Narracja rozpięta jest między różnymi planami czasowymi i postaciami, a osią powieści staje się rozmowa dwóch mężczyzn – Santiago i Ambrosia – w barze o nazwie Katedra. To ludzie z zupełnie innych środowisk. Różnią się kolorem skóry, statusem społecznym, swoją przeszłością, a nawet sposobem mówienia. Wspominają zdarzenia ze swojego życia, wplatając w nie historię Peru, jednocześnie zachowując część prawdy dla siebie i dla czytelników.

Ich dialog staje się ramą dla opowieści o władzy, upokorzeniu, kompromisach i zdradzie. To monumentalna, wielowątkowa powieść, w której losy jednostek są nierozerwalnie związane z historią ojczyzny. Vargas Llosa nie moralizuje. Pozwala czytelnikowi samemu dostrzec, jak łatwo system wypacza życie, a osobiste dramaty stają się odbiciem zbiorowej traumy.

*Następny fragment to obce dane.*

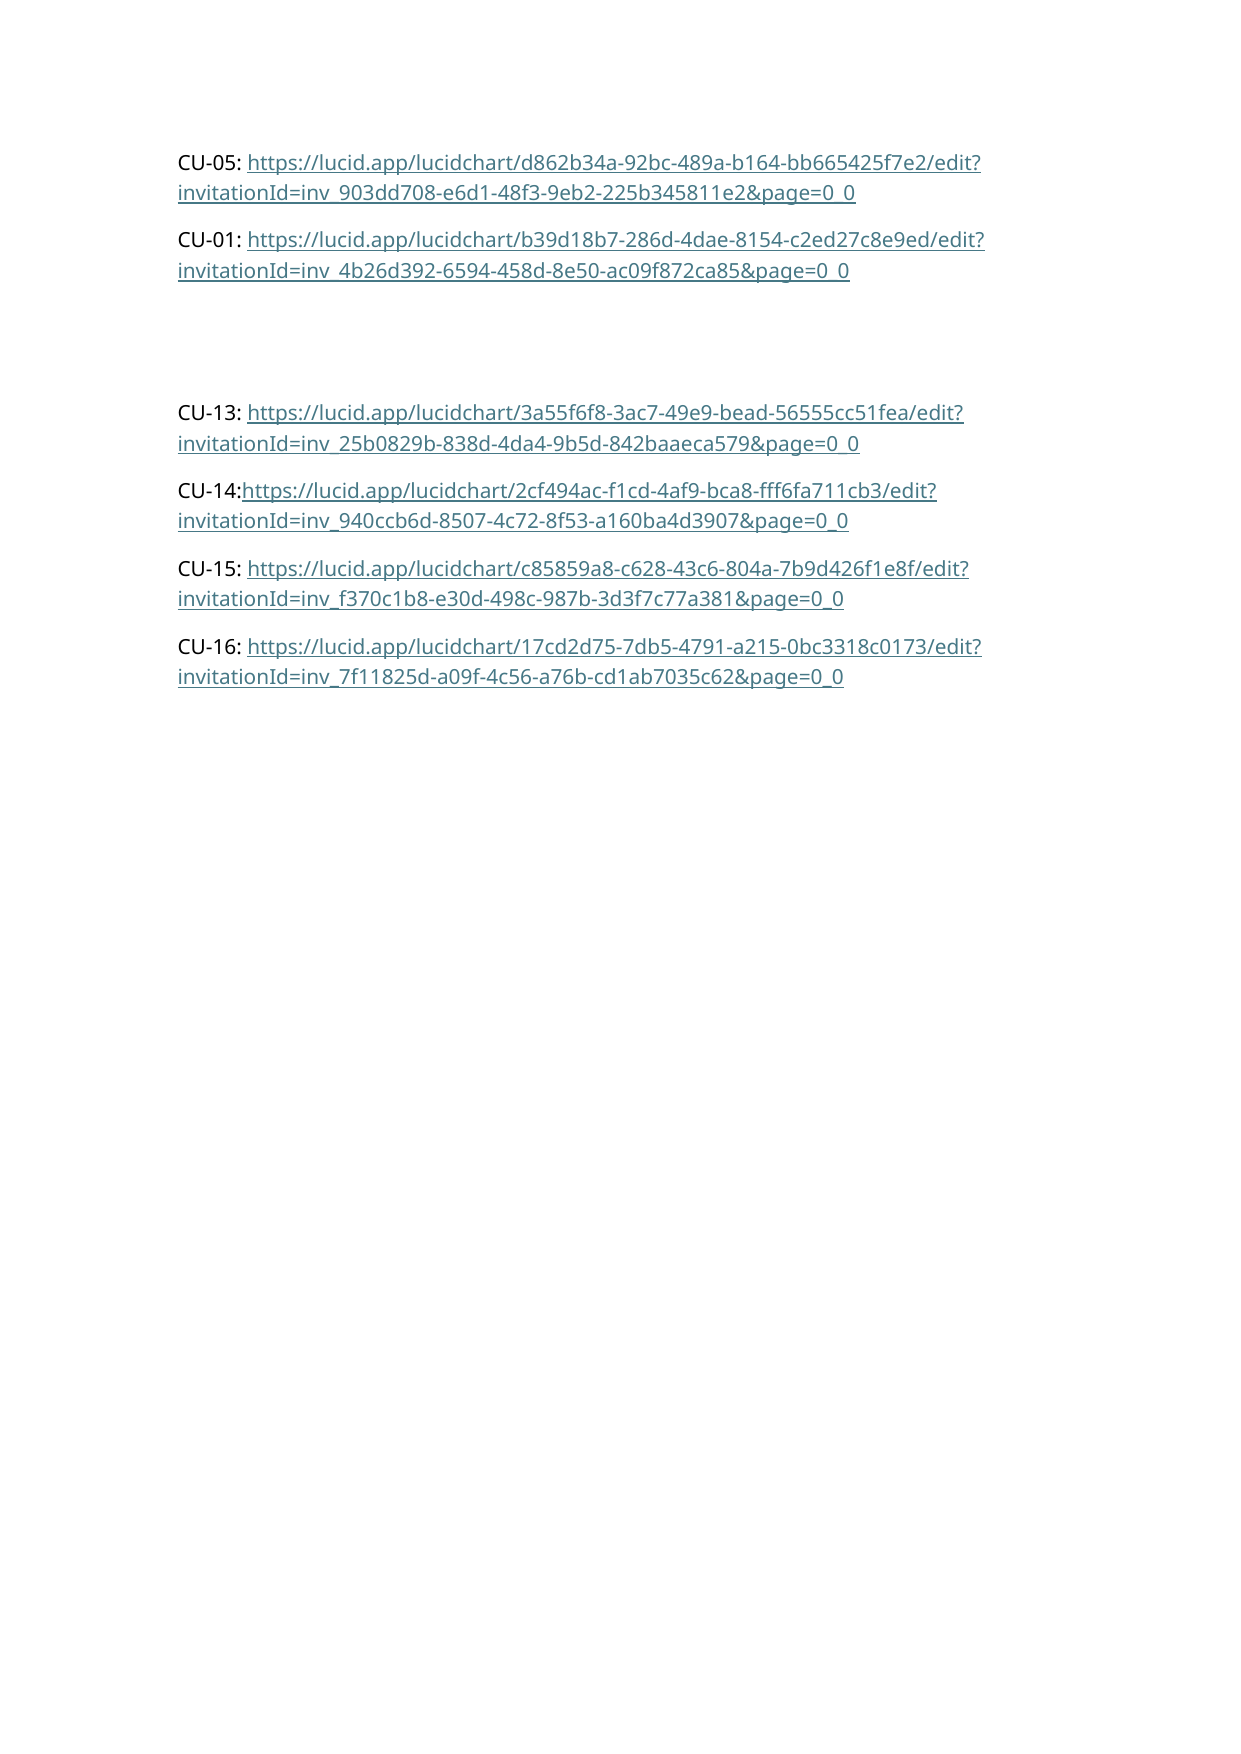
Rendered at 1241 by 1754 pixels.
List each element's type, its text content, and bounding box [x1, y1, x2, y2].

text CU-15: https://lucid.app/lucidchart/c85859a8-c628-43c6-804a-7b9d426f1e8f/edit?invitationId=inv_f370c1b8-e30d-498c-987b-3d3f7c77a381&page=0_0 [177, 554, 1063, 613]
text CU-14:https://lucid.app/lucidchart/2cf494ac-f1cd-4af9-bca8-fff6fa711cb3/edit?invitationId=inv_940ccb6d-8507-4c72-8f53-a160ba4d3907&page=0_0 [177, 476, 1063, 535]
text CU-13: https://lucid.app/lucidchart/3a55f6f8-3ac7-49e9-bead-56555cc51fea/edit?invitationId=inv_25b0829b-838d-4da4-9b5d-842baaeca579&page=0_0 [177, 398, 1063, 457]
text CU-16: https://lucid.app/lucidchart/17cd2d75-7db5-4791-a215-0bc3318c0173/edit?invitationId=inv_7f11825d-a09f-4c56-a76b-cd1ab7035c62&page=0_0 [177, 632, 1063, 691]
text CU-01: https://lucid.app/lucidchart/b39d18b7-286d-4dae-8154-c2ed27c8e9ed/edit?invitationId=inv_4b26d392-6594-458d-8e50-ac09f872ca85&page=0_0 [177, 226, 1063, 284]
text CU-05: https://lucid.app/lucidchart/d862b34a-92bc-489a-b164-bb665425f7e2/edit?invitationId=inv_903dd708-e6d1-48f3-9eb2-225b345811e2&page=0_0 [177, 148, 1063, 207]
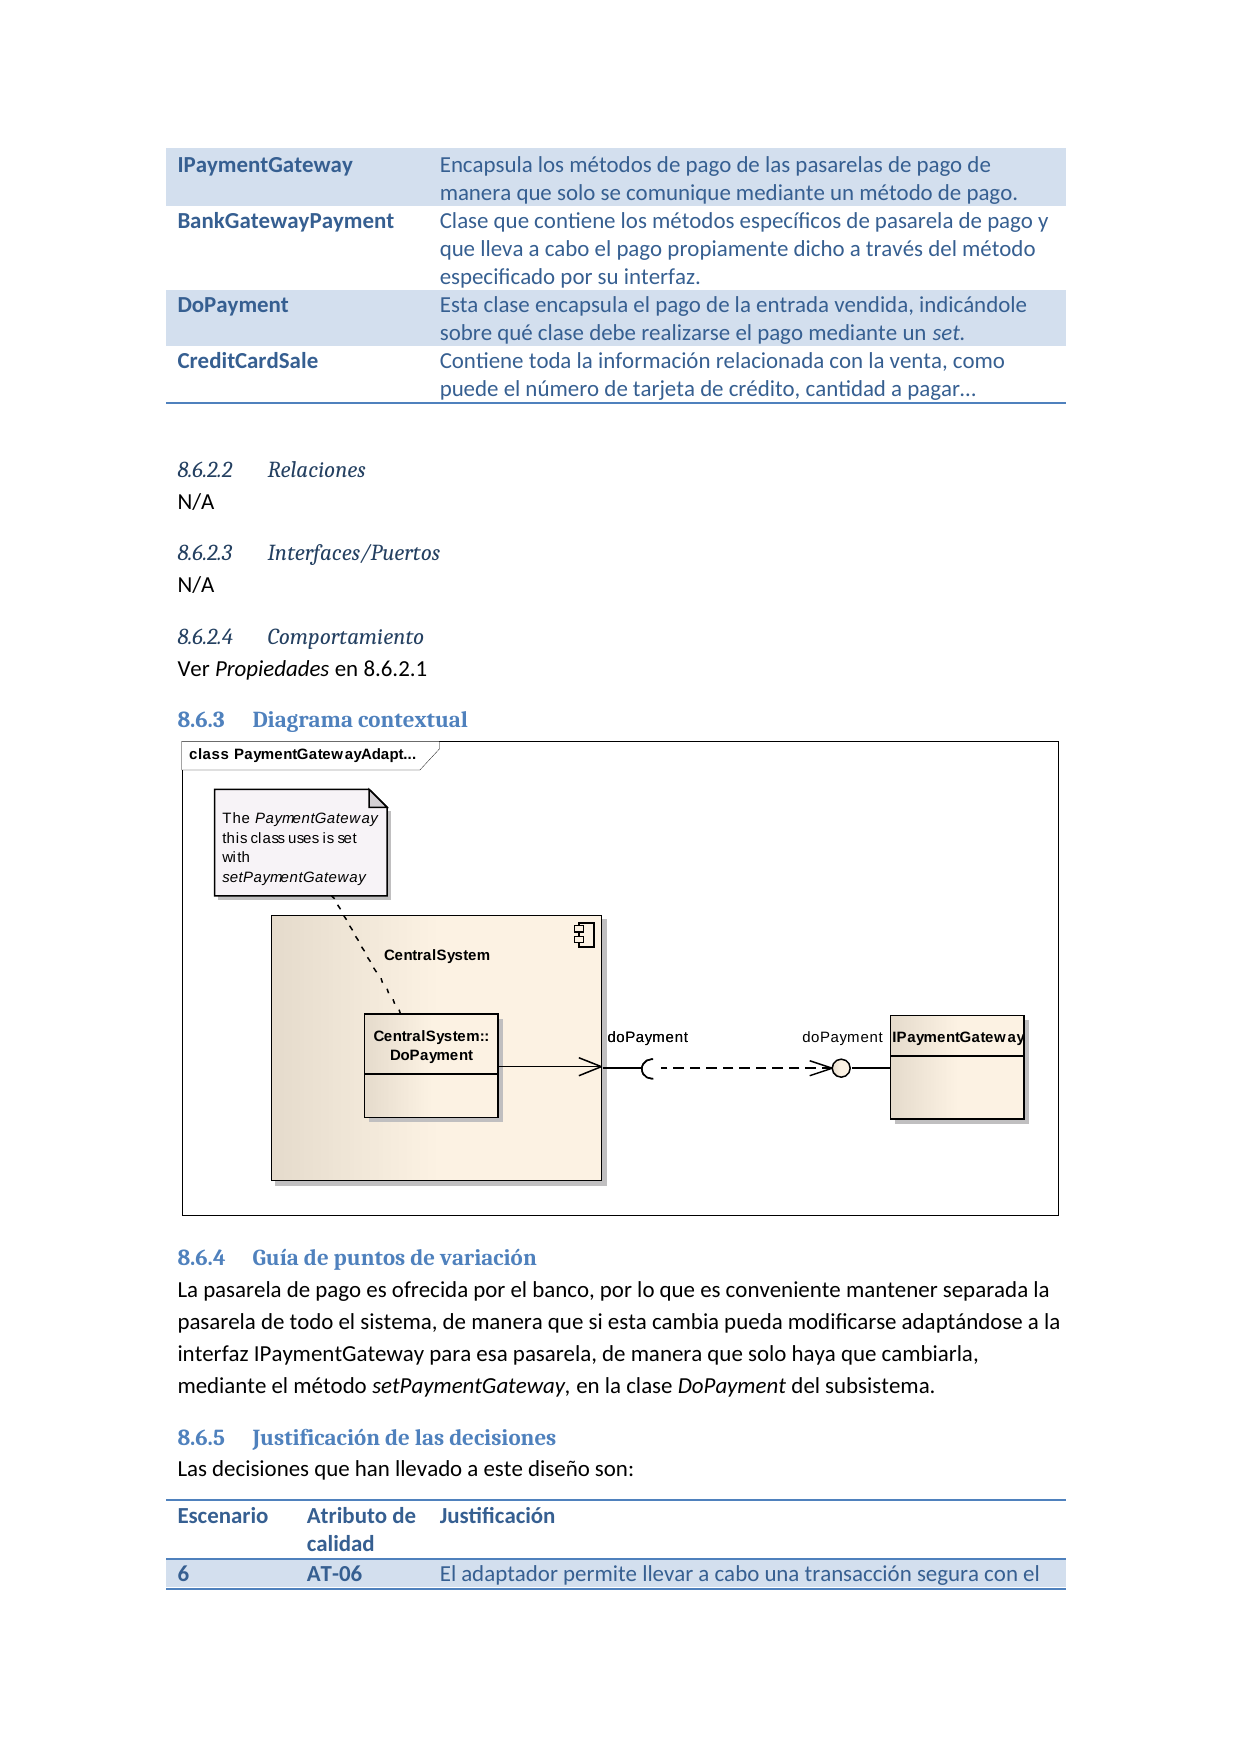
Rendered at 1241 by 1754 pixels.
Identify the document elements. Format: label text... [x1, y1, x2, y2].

Nobel? Tak, ale bez patosu

Majowe propozycje nie są łatwe. Pewnie nie zabierzecie tych książek na plażę ani na śniadanie w kawiarni. Ale jeśli szukacie tytułów, które zostają w środku na długo, to Fosse, Ernaux i Vargas Llosa są bezkonkurencyjni. Ich Nobel to nie tylko zasługa stylu czy tematu – to dowód, że to właśnie literatura stawia najważniejsze pytania.